● PROBLEM A
Write down, word for word, the stretch of the sermon post from "Wednesday, August 25, 2021" through "Microsoft One Drive Here.)".

● TEXT PROVIDED

The thief comes only to steal and kill and destroy.

I came that they may have life, and have it abundantly.

John 10:10 ESV

Wednesday, August 25, 2021

Living In The Power Of The Cross - Matthew 16:24-25; 11:28-30; Galatians 2:20; Romans 6:3-7

                                                                                  


(I gave this message at Pines Baptist Church in Pembroke Pines Florida on Sunday August 22, 2021. You may view the PowerPoint Slides of this message on Microsoft One Drive Here.)

 

The cross is probably the most prominent symbol of Christianity and for good reason. You find it on church buildings, signs, literature, jewelry, clothes and so forth. A survey by the Pew Research Center taken in 2020 found that 65% of adults in the United States identified themselves a Christian. The sad thing is that much of what the cross represents in Scripture is absent in the experience of many professing Christians.

Stored records
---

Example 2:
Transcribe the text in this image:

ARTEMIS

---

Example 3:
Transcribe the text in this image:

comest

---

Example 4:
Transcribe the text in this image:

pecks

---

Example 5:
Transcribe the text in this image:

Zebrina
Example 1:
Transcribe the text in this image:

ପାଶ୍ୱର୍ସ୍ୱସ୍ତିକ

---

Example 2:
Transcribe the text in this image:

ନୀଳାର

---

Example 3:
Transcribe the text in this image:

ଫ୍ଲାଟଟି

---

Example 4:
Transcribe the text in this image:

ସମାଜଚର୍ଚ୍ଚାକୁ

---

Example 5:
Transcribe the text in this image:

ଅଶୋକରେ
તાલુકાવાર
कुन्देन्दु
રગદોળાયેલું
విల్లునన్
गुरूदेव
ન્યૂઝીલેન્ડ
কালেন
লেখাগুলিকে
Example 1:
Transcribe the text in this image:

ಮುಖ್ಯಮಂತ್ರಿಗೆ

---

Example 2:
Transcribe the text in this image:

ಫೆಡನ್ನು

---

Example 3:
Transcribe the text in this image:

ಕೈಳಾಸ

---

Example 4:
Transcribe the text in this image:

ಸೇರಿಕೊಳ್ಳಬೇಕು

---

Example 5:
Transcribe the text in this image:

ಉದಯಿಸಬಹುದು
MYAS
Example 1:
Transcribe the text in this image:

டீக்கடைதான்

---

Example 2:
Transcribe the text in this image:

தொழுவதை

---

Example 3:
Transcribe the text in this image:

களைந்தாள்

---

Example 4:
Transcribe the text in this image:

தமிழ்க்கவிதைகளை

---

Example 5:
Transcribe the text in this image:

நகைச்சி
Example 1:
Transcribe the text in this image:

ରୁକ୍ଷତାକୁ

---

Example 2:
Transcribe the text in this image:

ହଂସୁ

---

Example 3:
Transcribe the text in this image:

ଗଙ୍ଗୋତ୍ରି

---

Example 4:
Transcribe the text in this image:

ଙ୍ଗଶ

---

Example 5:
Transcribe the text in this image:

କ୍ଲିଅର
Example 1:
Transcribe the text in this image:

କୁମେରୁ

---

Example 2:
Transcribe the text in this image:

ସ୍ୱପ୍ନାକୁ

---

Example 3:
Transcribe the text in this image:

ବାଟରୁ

● PROBLEM B
Replace "Transcribe" with "Type out" in the records, covering the stretch from the start of the records through the line that contains "ಮುಖ್ಯಮಂತ್ರಿಗೆ". Give only those lines, otherwise unchanged.

● REPLY A
Wednesday, August 25, 2021

Living In The Power Of The Cross - Matthew 16:24-25; 11:28-30; Galatians 2:20; Romans 6:3-7

                                                                                  


(I gave this message at Pines Baptist Church in Pembroke Pines Florida on Sunday August 22, 2021. You may view the PowerPoint Slides of this message on Microsoft One Drive Here.)

● REPLY B
---

Example 2:
Type out the text in this image:

ARTEMIS

---

Example 3:
Type out the text in this image:

comest

---

Example 4:
Type out the text in this image:

pecks

---

Example 5:
Type out the text in this image:

Zebrina
Example 1:
Type out the text in this image:

ପାଶ୍ୱର୍ସ୍ୱସ୍ତିକ

---

Example 2:
Type out the text in this image:

ନୀଳାର

---

Example 3:
Type out the text in this image:

ଫ୍ଲାଟଟି

---

Example 4:
Type out the text in this image:

ସମାଜଚର୍ଚ୍ଚାକୁ

---

Example 5:
Type out the text in this image:

ଅଶୋକରେ
તાલુકાવાર
कुन्देन्दु
રગદોળાયેલું
విల్లునన్
गुरूदेव
ન્યૂઝીલેન્ડ
কালেন
লেখাগুলিকে
Example 1:
Type out the text in this image:

ಮುಖ್ಯಮಂತ್ರಿಗೆ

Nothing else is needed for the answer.